Instruction –
Reproduce each entry exactly, so that everything except the pictures is carried over.

Data excerpts –
* * * * * * *
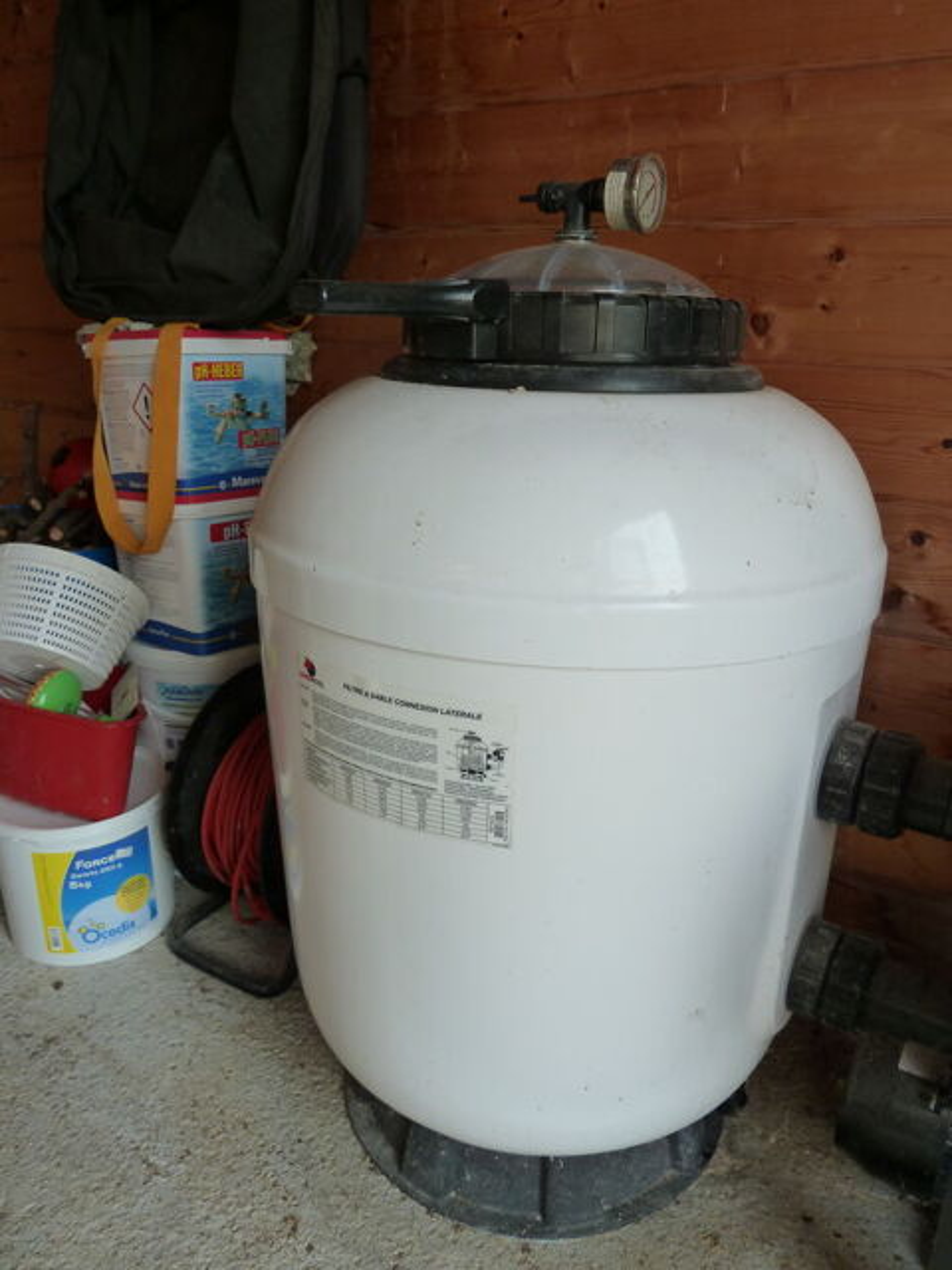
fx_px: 917
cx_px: 476
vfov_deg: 69.4
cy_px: 635
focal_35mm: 25
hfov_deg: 54.9
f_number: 3.3
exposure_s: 1/80
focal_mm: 4.1
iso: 125
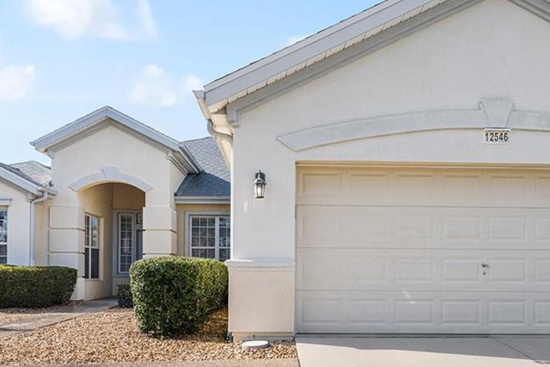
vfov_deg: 37.9
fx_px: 519
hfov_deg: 55.8
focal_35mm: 34
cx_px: 287
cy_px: 275
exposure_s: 1/1000
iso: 320
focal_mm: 14
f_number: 8
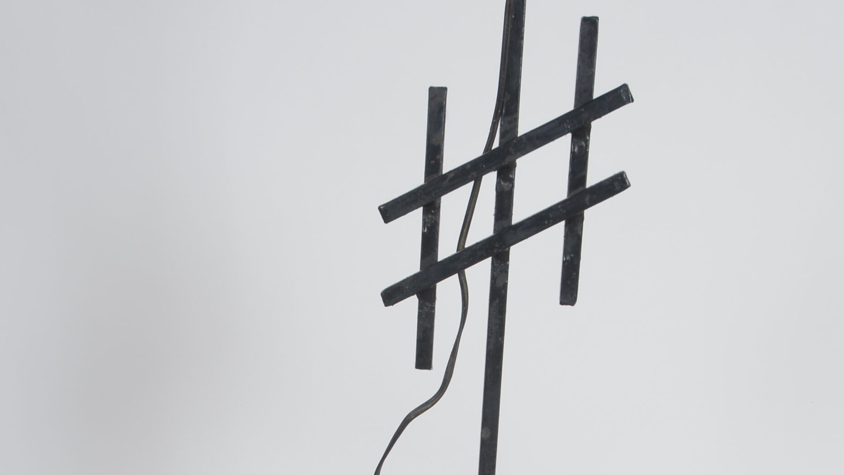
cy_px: 784
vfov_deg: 14.6
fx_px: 1678
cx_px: 504
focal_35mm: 75
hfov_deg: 28.2
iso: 100
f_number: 11
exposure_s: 1/125
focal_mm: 24
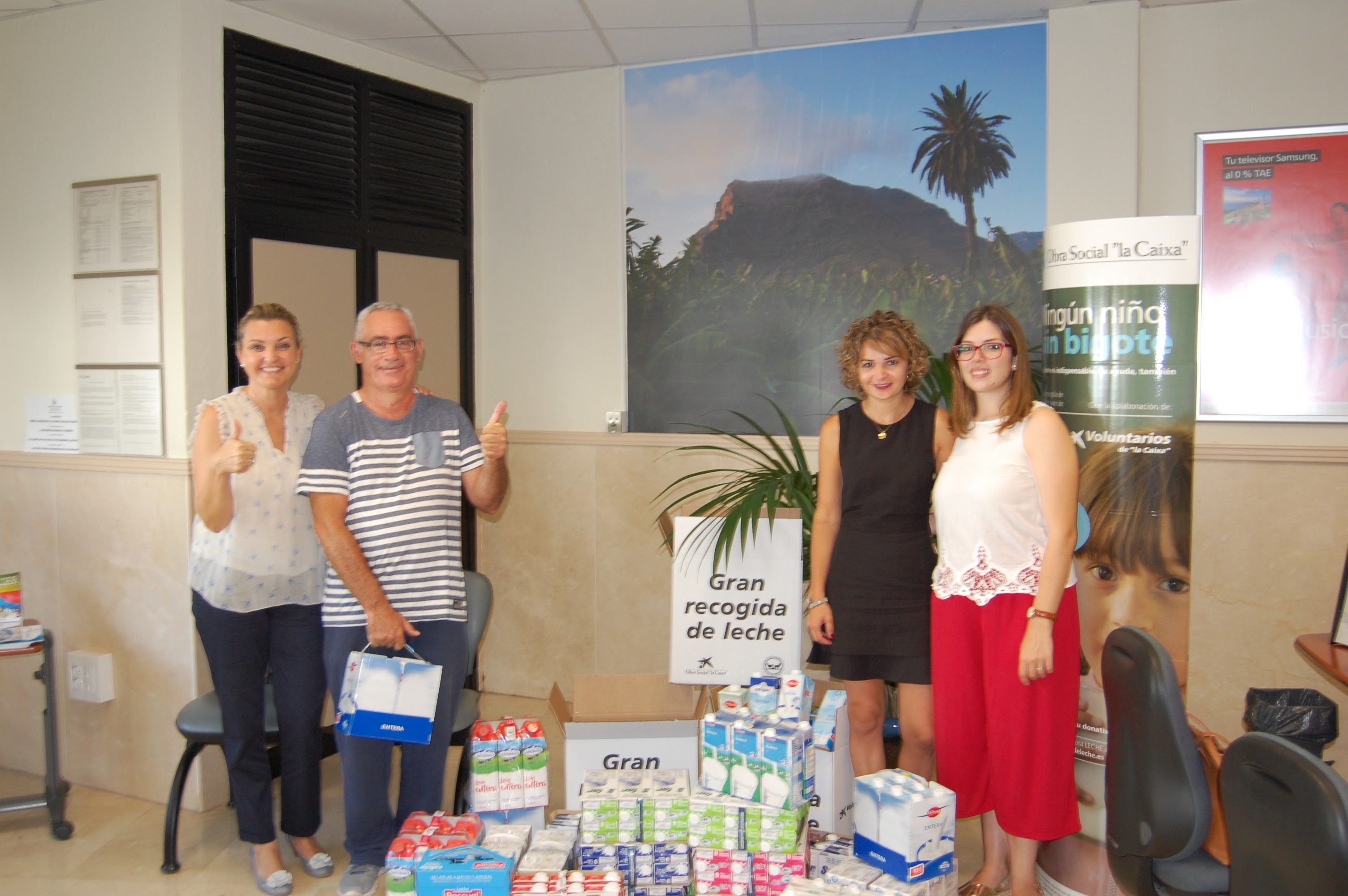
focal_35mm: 33
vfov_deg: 39.9
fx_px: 1235
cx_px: 674
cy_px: 448
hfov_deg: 57.3
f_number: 3.8
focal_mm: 22
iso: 400
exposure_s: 1/60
* * * * * * *
Written response –
fx_px: 917
cx_px: 476
vfov_deg: 69.4
cy_px: 635
focal_35mm: 25
hfov_deg: 54.9
f_number: 3.3
exposure_s: 1/80
focal_mm: 4.1
iso: 125
vfov_deg: 37.9
fx_px: 519
hfov_deg: 55.8
focal_35mm: 34
cx_px: 287
cy_px: 275
exposure_s: 1/1000
iso: 320
focal_mm: 14
f_number: 8
cy_px: 784
vfov_deg: 14.6
fx_px: 1678
cx_px: 504
focal_35mm: 75
hfov_deg: 28.2
iso: 100
f_number: 11
exposure_s: 1/125
focal_mm: 24
focal_35mm: 33
vfov_deg: 39.9
fx_px: 1235
cx_px: 674
cy_px: 448
hfov_deg: 57.3
f_number: 3.8
focal_mm: 22
iso: 400
exposure_s: 1/60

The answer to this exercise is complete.